INSTRUCTIONS FOR THE TASK:
From the first line of the data below, repeat each line exactly until you reach the line with "of human thyroid"; include that line too.

(RECORDS FOR THE TASK begins)

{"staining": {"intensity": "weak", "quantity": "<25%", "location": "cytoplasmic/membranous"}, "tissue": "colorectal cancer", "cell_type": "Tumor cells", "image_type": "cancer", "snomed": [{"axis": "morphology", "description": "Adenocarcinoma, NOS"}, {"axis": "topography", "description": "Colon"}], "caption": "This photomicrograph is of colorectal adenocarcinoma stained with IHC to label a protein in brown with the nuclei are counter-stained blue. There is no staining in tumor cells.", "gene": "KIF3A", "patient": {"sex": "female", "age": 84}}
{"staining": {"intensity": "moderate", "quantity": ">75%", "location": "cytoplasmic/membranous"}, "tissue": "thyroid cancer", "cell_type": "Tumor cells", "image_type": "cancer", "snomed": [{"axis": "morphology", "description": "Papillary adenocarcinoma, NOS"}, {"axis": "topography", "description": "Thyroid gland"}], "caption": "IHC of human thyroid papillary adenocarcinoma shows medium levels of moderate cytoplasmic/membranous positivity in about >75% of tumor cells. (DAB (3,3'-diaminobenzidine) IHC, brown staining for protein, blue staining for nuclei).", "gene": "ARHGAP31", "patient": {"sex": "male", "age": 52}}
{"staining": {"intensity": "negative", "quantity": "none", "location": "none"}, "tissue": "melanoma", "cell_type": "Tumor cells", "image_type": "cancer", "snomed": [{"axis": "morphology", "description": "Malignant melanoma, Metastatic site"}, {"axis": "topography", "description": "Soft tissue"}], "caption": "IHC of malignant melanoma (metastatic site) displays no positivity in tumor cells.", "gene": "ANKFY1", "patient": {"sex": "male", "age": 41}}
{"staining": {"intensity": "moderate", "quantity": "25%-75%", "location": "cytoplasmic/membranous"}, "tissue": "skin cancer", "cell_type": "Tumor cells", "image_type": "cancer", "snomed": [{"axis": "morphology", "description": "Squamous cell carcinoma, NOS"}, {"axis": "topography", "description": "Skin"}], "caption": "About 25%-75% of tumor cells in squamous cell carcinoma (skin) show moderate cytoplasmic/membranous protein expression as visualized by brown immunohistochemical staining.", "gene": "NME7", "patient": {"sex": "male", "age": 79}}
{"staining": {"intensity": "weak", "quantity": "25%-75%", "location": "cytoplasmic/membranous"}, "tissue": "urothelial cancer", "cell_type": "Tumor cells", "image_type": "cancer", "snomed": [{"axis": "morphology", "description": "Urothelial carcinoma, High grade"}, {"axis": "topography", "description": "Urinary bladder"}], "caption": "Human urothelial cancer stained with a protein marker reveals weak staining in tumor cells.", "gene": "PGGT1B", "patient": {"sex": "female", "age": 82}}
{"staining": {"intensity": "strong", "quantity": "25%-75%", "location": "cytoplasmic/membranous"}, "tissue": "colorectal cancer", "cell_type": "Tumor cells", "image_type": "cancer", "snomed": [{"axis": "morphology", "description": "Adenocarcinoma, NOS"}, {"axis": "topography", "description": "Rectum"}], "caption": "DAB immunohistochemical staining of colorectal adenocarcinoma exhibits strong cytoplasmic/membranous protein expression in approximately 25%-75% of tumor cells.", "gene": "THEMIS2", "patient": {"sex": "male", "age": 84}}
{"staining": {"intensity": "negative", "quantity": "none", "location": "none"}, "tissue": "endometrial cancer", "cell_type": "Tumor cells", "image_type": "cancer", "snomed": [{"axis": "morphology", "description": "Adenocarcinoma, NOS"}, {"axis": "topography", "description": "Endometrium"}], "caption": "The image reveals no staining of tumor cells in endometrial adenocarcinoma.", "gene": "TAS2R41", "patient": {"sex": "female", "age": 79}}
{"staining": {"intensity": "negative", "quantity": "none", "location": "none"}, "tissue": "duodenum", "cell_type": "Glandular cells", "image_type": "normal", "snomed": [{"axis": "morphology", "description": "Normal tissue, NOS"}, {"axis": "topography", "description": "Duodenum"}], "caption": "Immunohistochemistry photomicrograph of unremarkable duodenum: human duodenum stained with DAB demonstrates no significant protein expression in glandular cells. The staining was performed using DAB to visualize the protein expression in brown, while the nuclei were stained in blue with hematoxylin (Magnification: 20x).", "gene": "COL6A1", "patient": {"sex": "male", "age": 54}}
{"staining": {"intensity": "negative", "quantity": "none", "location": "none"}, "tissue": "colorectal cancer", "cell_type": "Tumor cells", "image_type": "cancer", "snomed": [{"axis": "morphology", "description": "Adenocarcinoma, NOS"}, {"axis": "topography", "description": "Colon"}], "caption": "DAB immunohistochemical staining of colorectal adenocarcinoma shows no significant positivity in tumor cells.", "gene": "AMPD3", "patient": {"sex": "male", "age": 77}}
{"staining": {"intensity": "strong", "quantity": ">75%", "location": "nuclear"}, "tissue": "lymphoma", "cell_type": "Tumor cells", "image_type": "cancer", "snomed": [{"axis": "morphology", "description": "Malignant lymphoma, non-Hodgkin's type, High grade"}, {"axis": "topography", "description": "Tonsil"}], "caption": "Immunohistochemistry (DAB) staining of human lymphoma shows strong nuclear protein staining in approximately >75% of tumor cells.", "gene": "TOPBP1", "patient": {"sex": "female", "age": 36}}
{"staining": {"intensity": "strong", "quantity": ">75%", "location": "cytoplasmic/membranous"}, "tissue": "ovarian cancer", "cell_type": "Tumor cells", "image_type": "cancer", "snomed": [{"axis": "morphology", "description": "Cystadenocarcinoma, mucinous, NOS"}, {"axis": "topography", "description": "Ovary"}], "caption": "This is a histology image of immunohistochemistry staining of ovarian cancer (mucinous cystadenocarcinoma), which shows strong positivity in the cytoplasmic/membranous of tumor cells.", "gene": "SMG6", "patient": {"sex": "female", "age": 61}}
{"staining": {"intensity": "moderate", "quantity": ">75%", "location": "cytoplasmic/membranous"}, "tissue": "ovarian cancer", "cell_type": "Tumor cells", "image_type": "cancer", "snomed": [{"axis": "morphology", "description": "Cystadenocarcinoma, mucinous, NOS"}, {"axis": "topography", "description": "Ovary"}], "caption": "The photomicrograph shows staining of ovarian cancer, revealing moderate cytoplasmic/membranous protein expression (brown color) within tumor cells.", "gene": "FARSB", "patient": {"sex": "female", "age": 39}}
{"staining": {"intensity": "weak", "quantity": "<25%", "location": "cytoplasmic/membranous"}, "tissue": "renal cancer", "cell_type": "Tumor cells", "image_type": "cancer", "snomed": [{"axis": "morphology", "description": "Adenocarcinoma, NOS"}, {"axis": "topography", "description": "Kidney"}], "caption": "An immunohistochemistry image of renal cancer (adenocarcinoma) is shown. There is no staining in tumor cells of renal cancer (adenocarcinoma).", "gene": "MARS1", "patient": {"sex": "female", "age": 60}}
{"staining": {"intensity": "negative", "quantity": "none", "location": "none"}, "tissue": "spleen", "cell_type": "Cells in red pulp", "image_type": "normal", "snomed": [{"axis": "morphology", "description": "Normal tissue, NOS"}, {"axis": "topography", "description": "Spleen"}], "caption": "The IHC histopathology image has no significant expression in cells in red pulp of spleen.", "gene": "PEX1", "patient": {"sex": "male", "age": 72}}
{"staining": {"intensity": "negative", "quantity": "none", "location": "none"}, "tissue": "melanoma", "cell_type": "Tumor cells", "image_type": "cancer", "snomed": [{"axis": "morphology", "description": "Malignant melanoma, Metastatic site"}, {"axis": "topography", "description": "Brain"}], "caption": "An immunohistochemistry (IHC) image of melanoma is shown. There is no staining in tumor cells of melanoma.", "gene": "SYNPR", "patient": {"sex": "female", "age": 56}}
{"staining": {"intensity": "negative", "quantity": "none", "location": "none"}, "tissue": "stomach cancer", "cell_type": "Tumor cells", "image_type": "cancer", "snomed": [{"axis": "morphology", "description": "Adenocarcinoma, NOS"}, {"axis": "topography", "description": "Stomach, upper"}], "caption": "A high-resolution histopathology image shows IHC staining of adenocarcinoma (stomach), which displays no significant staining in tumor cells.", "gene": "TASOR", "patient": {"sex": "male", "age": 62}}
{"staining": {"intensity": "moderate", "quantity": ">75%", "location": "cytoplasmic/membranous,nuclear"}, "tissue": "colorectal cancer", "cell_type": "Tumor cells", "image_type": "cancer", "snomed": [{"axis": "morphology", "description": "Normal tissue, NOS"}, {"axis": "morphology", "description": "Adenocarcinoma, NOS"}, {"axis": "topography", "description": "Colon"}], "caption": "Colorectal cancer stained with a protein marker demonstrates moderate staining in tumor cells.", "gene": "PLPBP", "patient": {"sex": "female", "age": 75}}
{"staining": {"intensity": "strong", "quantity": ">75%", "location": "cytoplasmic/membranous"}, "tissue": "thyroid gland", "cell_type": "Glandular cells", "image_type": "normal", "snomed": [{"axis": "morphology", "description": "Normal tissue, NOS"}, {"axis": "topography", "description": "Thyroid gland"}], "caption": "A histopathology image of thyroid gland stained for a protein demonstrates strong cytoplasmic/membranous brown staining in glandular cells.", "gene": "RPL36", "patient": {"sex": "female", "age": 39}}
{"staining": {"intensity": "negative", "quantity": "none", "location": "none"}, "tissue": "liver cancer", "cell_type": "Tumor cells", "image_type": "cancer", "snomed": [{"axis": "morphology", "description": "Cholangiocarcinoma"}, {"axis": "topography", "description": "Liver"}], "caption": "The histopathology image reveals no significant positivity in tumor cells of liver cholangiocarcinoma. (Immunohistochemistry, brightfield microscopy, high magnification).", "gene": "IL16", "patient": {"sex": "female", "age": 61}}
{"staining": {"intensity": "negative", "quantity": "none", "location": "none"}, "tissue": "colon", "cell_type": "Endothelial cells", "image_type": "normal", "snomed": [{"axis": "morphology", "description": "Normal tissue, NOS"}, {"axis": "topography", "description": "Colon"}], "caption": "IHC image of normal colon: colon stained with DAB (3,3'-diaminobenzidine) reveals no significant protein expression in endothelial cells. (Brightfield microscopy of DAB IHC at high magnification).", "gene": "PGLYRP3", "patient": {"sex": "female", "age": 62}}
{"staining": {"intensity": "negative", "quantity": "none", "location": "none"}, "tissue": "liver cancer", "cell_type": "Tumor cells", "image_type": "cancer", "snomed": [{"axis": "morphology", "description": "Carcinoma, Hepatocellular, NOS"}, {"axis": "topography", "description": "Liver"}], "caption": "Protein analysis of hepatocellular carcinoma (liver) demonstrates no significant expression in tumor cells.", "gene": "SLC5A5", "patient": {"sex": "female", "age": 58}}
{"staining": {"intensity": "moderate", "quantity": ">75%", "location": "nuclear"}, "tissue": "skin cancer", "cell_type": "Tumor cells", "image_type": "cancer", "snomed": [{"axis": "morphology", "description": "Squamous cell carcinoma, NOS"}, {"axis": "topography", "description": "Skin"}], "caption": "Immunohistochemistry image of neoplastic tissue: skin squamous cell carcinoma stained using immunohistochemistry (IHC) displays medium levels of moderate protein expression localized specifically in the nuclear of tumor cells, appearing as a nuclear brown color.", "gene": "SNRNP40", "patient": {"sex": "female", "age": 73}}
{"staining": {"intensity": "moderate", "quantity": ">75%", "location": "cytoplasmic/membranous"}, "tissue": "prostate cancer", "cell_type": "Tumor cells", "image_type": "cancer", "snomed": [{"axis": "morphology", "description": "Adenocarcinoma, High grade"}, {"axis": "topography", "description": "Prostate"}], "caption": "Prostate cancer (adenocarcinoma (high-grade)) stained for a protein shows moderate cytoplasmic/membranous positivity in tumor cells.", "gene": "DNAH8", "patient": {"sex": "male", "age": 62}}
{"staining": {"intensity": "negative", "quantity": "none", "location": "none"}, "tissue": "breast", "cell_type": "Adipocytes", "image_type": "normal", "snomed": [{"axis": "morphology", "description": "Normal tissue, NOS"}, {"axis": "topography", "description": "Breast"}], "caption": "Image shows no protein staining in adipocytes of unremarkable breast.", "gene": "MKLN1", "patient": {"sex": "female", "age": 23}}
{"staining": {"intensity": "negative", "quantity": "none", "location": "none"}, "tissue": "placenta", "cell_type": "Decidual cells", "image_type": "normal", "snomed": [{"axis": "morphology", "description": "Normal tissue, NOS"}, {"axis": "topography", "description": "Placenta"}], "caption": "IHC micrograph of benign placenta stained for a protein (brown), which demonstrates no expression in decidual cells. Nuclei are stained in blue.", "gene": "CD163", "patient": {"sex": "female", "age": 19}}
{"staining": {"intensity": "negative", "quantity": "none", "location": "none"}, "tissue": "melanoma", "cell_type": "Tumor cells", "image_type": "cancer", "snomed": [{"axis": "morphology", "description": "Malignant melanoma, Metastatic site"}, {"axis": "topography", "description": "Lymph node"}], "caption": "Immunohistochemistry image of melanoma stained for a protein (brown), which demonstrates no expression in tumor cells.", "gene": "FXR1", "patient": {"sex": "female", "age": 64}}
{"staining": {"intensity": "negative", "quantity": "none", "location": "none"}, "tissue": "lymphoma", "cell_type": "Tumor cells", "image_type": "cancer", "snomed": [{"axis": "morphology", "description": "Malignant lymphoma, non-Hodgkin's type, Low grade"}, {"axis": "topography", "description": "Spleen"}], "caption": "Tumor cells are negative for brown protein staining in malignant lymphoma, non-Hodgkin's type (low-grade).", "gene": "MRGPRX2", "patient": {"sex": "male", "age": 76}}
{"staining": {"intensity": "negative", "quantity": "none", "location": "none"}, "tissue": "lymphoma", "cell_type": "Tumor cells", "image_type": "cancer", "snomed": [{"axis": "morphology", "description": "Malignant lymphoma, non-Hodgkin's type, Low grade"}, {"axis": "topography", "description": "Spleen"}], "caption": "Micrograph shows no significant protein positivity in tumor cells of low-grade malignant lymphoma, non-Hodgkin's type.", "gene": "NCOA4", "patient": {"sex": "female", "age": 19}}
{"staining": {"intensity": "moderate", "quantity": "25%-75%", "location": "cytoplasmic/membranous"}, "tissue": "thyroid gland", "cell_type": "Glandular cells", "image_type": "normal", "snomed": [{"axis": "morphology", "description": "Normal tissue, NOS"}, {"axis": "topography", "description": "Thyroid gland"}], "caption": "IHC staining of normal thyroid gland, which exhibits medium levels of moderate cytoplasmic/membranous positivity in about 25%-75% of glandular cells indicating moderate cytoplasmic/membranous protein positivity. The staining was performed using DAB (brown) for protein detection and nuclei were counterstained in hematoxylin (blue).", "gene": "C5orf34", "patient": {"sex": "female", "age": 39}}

(RECORDS FOR THE TASK ends)

FINAL ANSWER:
{"staining": {"intensity": "weak", "quantity": "<25%", "location": "cytoplasmic/membranous"}, "tissue": "colorectal cancer", "cell_type": "Tumor cells", "image_type": "cancer", "snomed": [{"axis": "morphology", "description": "Adenocarcinoma, NOS"}, {"axis": "topography", "description": "Colon"}], "caption": "This photomicrograph is of colorectal adenocarcinoma stained with IHC to label a protein in brown with the nuclei are counter-stained blue. There is no staining in tumor cells.", "gene": "KIF3A", "patient": {"sex": "female", "age": 84}}
{"staining": {"intensity": "moderate", "quantity": ">75%", "location": "cytoplasmic/membranous"}, "tissue": "thyroid cancer", "cell_type": "Tumor cells", "image_type": "cancer", "snomed": [{"axis": "morphology", "description": "Papillary adenocarcinoma, NOS"}, {"axis": "topography", "description": "Thyroid gland"}], "caption": "IHC of human thyroid papillary adenocarcinoma shows medium levels of moderate cytoplasmic/membranous positivity in about >75% of tumor cells. (DAB (3,3'-diaminobenzidine) IHC, brown staining for protein, blue staining for nuclei).", "gene": "ARHGAP31", "patient": {"sex": "male", "age": 52}}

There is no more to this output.